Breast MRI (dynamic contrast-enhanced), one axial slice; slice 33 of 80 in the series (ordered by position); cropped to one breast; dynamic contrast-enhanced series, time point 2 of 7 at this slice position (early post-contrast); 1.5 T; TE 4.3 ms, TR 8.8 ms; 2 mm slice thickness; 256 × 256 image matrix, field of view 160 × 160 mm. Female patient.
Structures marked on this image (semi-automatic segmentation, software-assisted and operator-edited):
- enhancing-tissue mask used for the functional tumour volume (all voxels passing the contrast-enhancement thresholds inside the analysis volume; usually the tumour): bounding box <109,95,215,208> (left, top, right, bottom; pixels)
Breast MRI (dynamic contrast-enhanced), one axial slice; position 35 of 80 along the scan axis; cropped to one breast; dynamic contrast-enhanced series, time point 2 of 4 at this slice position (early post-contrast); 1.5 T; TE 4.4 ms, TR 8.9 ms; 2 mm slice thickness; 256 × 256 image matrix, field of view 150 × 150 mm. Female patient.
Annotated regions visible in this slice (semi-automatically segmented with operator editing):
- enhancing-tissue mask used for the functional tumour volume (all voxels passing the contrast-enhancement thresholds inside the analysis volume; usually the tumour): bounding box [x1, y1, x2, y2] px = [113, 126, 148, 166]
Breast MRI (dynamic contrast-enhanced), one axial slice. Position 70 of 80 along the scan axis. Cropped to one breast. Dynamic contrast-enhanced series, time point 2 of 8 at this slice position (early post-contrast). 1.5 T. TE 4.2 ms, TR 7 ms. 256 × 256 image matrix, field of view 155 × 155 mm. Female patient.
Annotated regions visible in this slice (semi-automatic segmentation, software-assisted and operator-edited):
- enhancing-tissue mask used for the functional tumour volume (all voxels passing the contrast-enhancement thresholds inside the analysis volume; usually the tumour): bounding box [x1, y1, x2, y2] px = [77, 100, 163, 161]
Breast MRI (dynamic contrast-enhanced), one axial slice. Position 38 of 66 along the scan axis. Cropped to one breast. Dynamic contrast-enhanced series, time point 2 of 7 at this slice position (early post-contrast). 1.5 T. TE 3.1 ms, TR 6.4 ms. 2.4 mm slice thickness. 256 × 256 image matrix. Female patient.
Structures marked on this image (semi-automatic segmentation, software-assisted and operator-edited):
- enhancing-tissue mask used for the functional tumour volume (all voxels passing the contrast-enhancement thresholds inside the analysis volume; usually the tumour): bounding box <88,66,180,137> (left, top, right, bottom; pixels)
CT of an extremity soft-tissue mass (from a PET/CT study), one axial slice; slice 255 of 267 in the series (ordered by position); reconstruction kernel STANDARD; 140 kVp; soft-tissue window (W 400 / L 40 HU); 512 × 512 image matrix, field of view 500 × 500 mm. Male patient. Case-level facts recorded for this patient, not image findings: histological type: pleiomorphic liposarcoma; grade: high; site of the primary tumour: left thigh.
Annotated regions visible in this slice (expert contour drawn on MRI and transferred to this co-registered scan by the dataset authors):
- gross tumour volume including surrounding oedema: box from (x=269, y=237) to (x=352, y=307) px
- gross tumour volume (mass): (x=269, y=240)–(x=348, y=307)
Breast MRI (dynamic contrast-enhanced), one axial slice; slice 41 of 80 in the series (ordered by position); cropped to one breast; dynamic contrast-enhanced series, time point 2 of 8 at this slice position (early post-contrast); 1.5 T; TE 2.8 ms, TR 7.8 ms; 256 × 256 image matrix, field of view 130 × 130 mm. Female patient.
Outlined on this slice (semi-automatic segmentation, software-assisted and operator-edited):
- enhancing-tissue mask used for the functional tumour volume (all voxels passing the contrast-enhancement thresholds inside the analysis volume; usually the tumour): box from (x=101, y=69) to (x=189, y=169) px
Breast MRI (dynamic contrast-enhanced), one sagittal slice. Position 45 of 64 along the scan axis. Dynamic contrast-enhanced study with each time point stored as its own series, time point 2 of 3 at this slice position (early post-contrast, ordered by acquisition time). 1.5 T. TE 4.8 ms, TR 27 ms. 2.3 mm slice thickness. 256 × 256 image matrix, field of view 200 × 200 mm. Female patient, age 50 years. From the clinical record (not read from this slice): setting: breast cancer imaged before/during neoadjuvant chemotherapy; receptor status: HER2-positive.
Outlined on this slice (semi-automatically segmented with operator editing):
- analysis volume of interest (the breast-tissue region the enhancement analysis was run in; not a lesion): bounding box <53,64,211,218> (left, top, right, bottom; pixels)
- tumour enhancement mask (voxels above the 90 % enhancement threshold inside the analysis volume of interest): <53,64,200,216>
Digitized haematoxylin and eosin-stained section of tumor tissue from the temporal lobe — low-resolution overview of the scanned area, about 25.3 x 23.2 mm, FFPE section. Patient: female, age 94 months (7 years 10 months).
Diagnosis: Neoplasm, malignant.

- **TO DO**
The response must restate every entry word for word.

- **RESULT OF THIS TASK**
Breast MRI (dynamic contrast-enhanced), one axial slice; slice 33 of 80 in the series (ordered by position); cropped to one breast; dynamic contrast-enhanced series, time point 2 of 7 at this slice position (early post-contrast); 1.5 T; TE 4.3 ms, TR 8.8 ms; 2 mm slice thickness; 256 × 256 image matrix, field of view 160 × 160 mm. Female patient.
Structures marked on this image (semi-automatic segmentation, software-assisted and operator-edited):
- enhancing-tissue mask used for the functional tumour volume (all voxels passing the contrast-enhancement thresholds inside the analysis volume; usually the tumour): bounding box <109,95,215,208> (left, top, right, bottom; pixels)
Breast MRI (dynamic contrast-enhanced), one axial slice; position 35 of 80 along the scan axis; cropped to one breast; dynamic contrast-enhanced series, time point 2 of 4 at this slice position (early post-contrast); 1.5 T; TE 4.4 ms, TR 8.9 ms; 2 mm slice thickness; 256 × 256 image matrix, field of view 150 × 150 mm. Female patient.
Annotated regions visible in this slice (semi-automatically segmented with operator editing):
- enhancing-tissue mask used for the functional tumour volume (all voxels passing the contrast-enhancement thresholds inside the analysis volume; usually the tumour): bounding box [x1, y1, x2, y2] px = [113, 126, 148, 166]
Breast MRI (dynamic contrast-enhanced), one axial slice. Position 70 of 80 along the scan axis. Cropped to one breast. Dynamic contrast-enhanced series, time point 2 of 8 at this slice position (early post-contrast). 1.5 T. TE 4.2 ms, TR 7 ms. 256 × 256 image matrix, field of view 155 × 155 mm. Female patient.
Annotated regions visible in this slice (semi-automatic segmentation, software-assisted and operator-edited):
- enhancing-tissue mask used for the functional tumour volume (all voxels passing the contrast-enhancement thresholds inside the analysis volume; usually the tumour): bounding box [x1, y1, x2, y2] px = [77, 100, 163, 161]
Breast MRI (dynamic contrast-enhanced), one axial slice. Position 38 of 66 along the scan axis. Cropped to one breast. Dynamic contrast-enhanced series, time point 2 of 7 at this slice position (early post-contrast). 1.5 T. TE 3.1 ms, TR 6.4 ms. 2.4 mm slice thickness. 256 × 256 image matrix. Female patient.
Structures marked on this image (semi-automatic segmentation, software-assisted and operator-edited):
- enhancing-tissue mask used for the functional tumour volume (all voxels passing the contrast-enhancement thresholds inside the analysis volume; usually the tumour): bounding box <88,66,180,137> (left, top, right, bottom; pixels)
CT of an extremity soft-tissue mass (from a PET/CT study), one axial slice; slice 255 of 267 in the series (ordered by position); reconstruction kernel STANDARD; 140 kVp; soft-tissue window (W 400 / L 40 HU); 512 × 512 image matrix, field of view 500 × 500 mm. Male patient. Case-level facts recorded for this patient, not image findings: histological type: pleiomorphic liposarcoma; grade: high; site of the primary tumour: left thigh.
Annotated regions visible in this slice (expert contour drawn on MRI and transferred to this co-registered scan by the dataset authors):
- gross tumour volume including surrounding oedema: box from (x=269, y=237) to (x=352, y=307) px
- gross tumour volume (mass): (x=269, y=240)–(x=348, y=307)
Breast MRI (dynamic contrast-enhanced), one axial slice; slice 41 of 80 in the series (ordered by position); cropped to one breast; dynamic contrast-enhanced series, time point 2 of 8 at this slice position (early post-contrast); 1.5 T; TE 2.8 ms, TR 7.8 ms; 256 × 256 image matrix, field of view 130 × 130 mm. Female patient.
Outlined on this slice (semi-automatic segmentation, software-assisted and operator-edited):
- enhancing-tissue mask used for the functional tumour volume (all voxels passing the contrast-enhancement thresholds inside the analysis volume; usually the tumour): box from (x=101, y=69) to (x=189, y=169) px
Breast MRI (dynamic contrast-enhanced), one sagittal slice. Position 45 of 64 along the scan axis. Dynamic contrast-enhanced study with each time point stored as its own series, time point 2 of 3 at this slice position (early post-contrast, ordered by acquisition time). 1.5 T. TE 4.8 ms, TR 27 ms. 2.3 mm slice thickness. 256 × 256 image matrix, field of view 200 × 200 mm. Female patient, age 50 years. From the clinical record (not read from this slice): setting: breast cancer imaged before/during neoadjuvant chemotherapy; receptor status: HER2-positive.
Outlined on this slice (semi-automatically segmented with operator editing):
- analysis volume of interest (the breast-tissue region the enhancement analysis was run in; not a lesion): bounding box <53,64,211,218> (left, top, right, bottom; pixels)
- tumour enhancement mask (voxels above the 90 % enhancement threshold inside the analysis volume of interest): <53,64,200,216>
Digitized haematoxylin and eosin-stained section of tumor tissue from the temporal lobe — low-resolution overview of the scanned area, about 25.3 x 23.2 mm, FFPE section. Patient: female, age 94 months (7 years 10 months).
Diagnosis: Neoplasm, malignant.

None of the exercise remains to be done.